Deep Learning based Computer-vision for Enhanced Beamforming
Sachira Karunasena, Erfan Khordad, Thomas Drummond, Rajitha Senanayake
TL;DR
This work tackles beam training overhead in mmWave/THz communications by leveraging vision data to predict beam directions. It introduces an end-to-end architecture that fuses RGB imagery with mmWave power profiles for transmitter identification, tracking, and geometry-aware beam prediction, including a vertical vanishing-point-based reshaping of the beam codebook. Key contributions include a single DL-based TX identification method that uses the mmWave channel as an input channel, a tracking module to maintain TX identity, and a two-branch neural network for Top-$N$ beam prediction that accounts for camera perspective and restricted beam search space. On the DeepSense 6G benchmark (Scenarios 3 and 4), the method achieves near-perfect Top-$5$ accuracy with substantial training overhead reductions, outperforming prior vision-aided approaches by at least 6% in Top-$1$/Top-$3$/Top-$5$ metrics and demonstrating robustness in low-light and dynamic environments.
Abstract
Meeting the high data rate demands of modern applications necessitates the utilization of high-frequency spectrum bands, including millimeter-wave and sub-terahertz bands. However, these frequencies require precise alignment of narrow communication beams between transmitters and receivers, typically resulting in significant beam training overhead.

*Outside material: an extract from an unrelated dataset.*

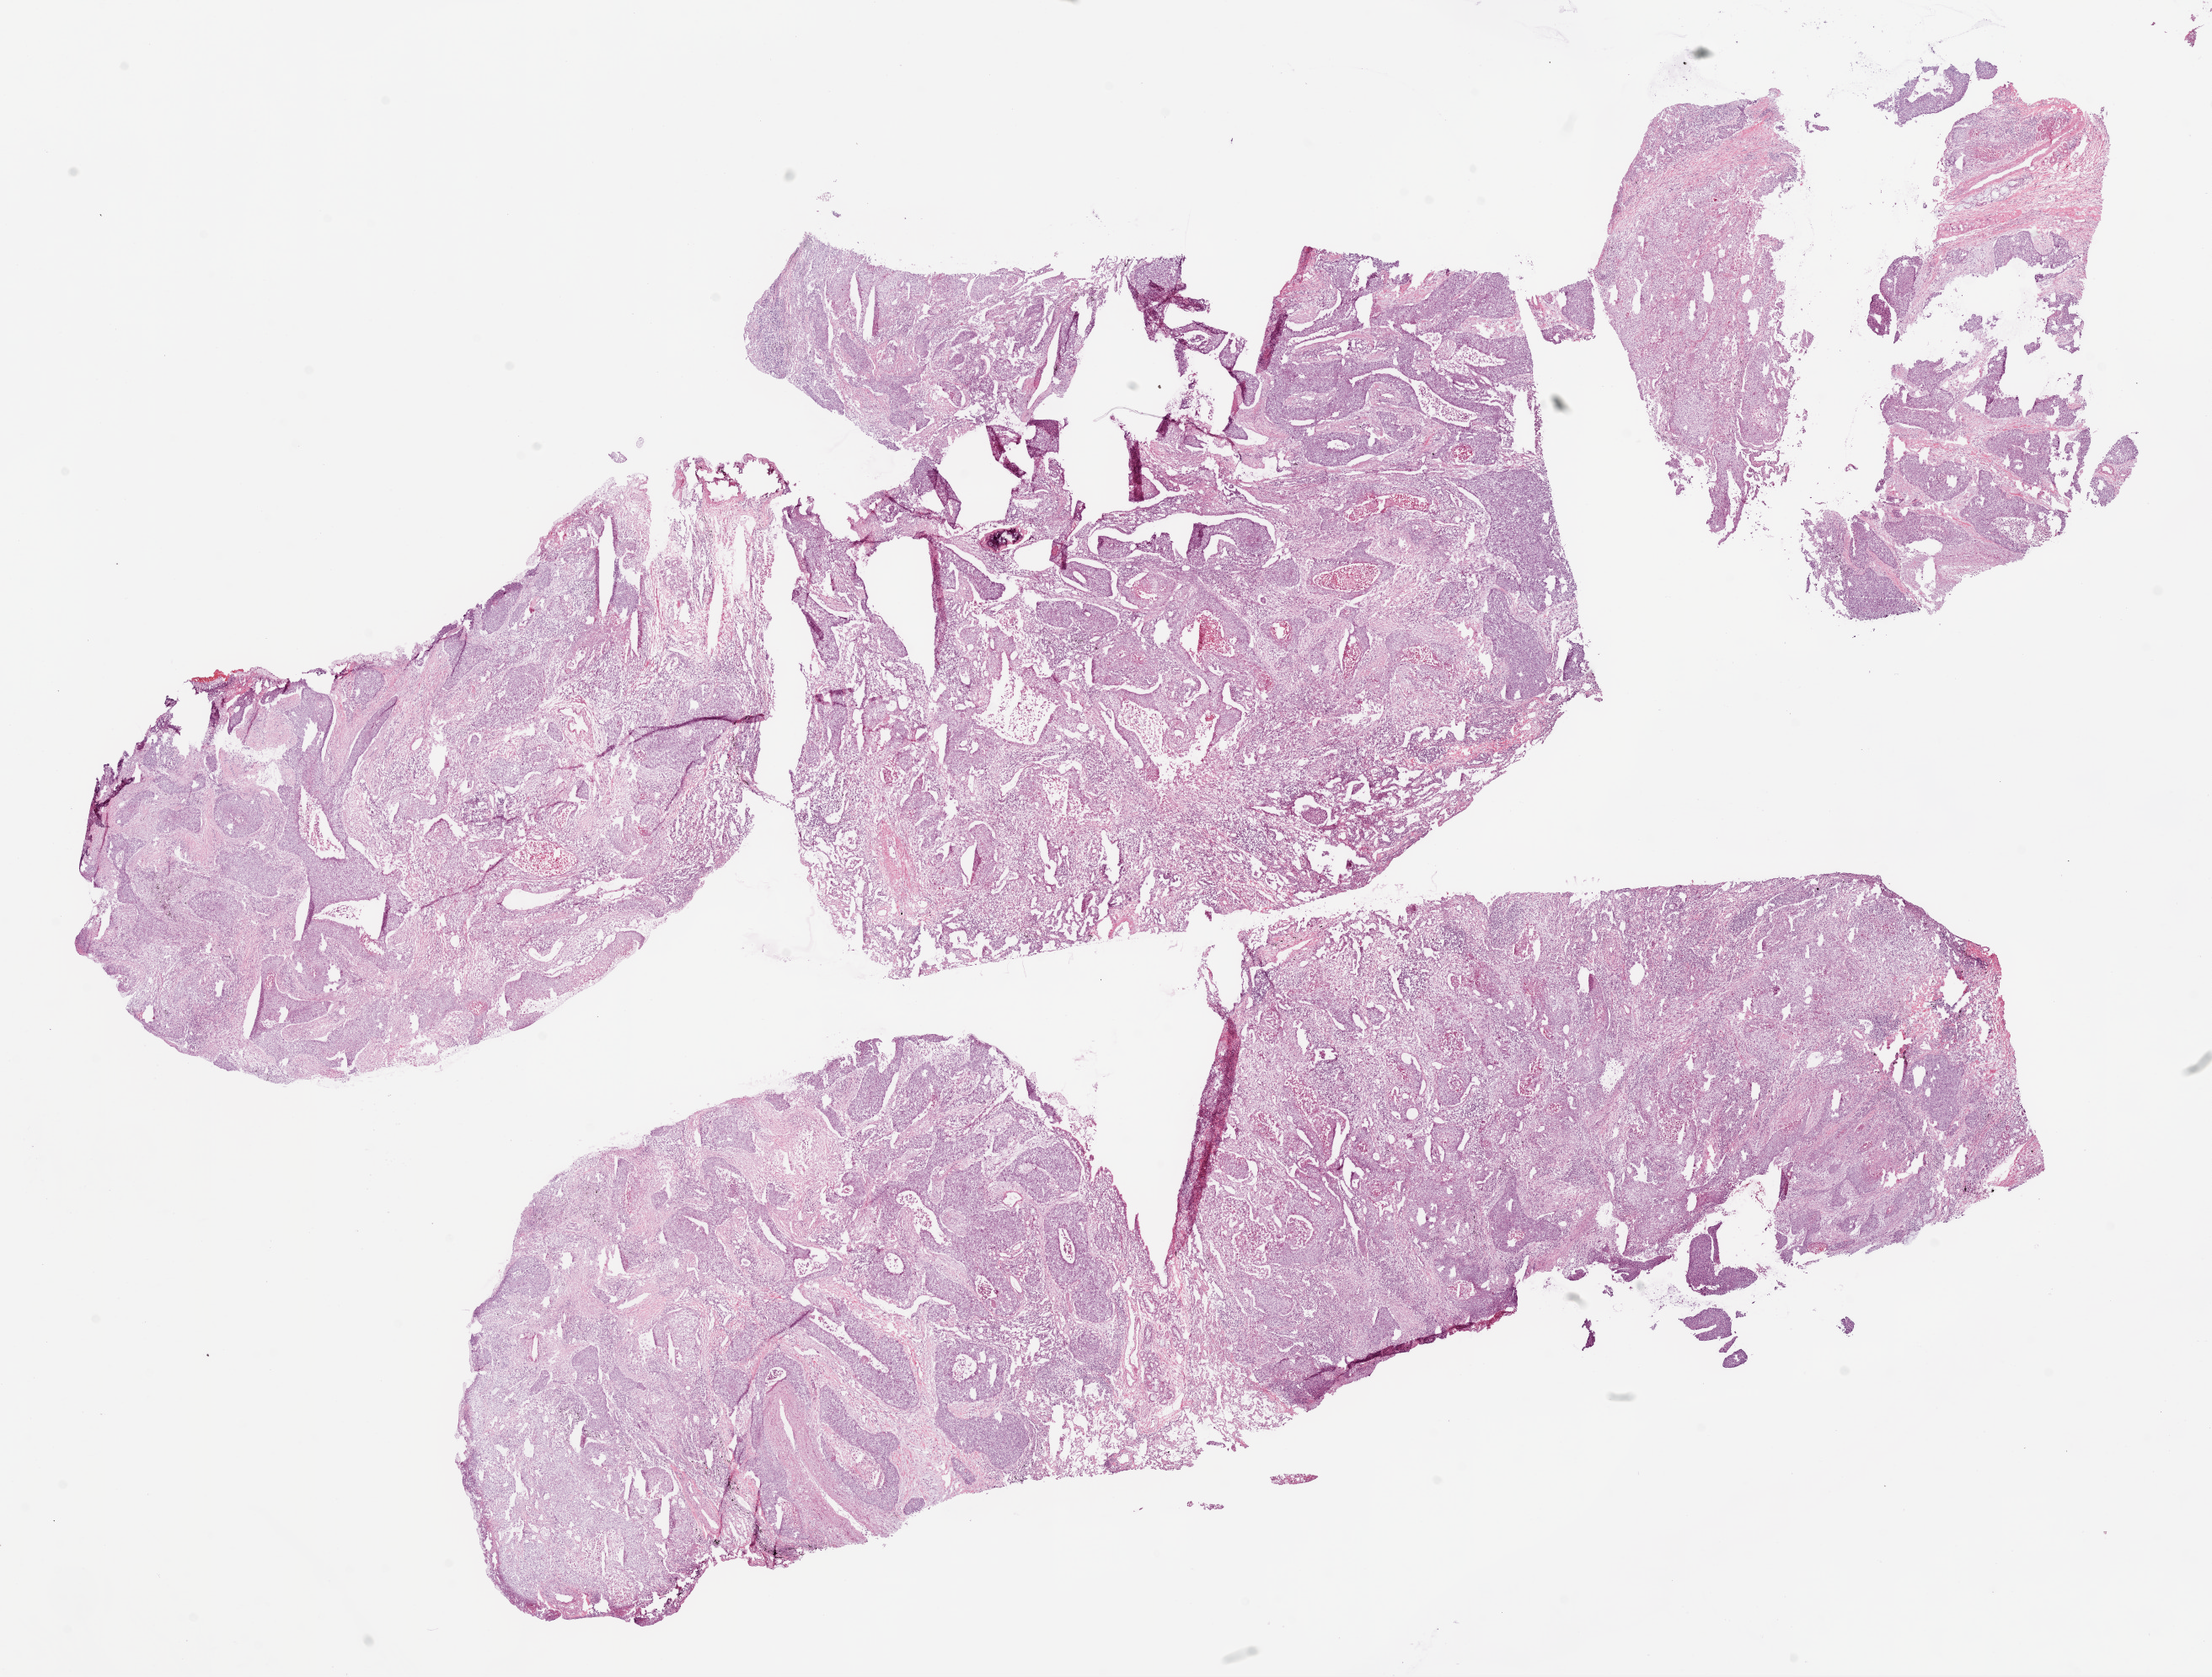
H&E-stained whole-slide image, a low-resolution overview of the entire scanned area, about 21.1 x 16.0 mm, frozen section from the top of the tissue portion, sample: primary tumour, lung. Female patient; age at initial diagnosis 76 years. Pathologist review of this section (percent, as recorded): tumour cells 65%, tumour nuclei 70%, normal cells 5%, stromal cells 20%, necrosis 10%.
Pathologic diagnosis: Squamous cell carcinoma, NOS (upper lobe, lung). AJCC pathologic stage: IA (6th edition).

This paper introduces a novel end-to-end vision-aided beamforming framework that utilizes images to predict optimal beams while considering geometric adjustments to reduce overhead. Our model demonstrates robust adaptability to dynamic environments without relying on additional training data where the experimental results indicate a top-5 beam prediction accuracy of 98.96%, significantly surpassing current state-of-the-art solutions in vision-aided beamforming.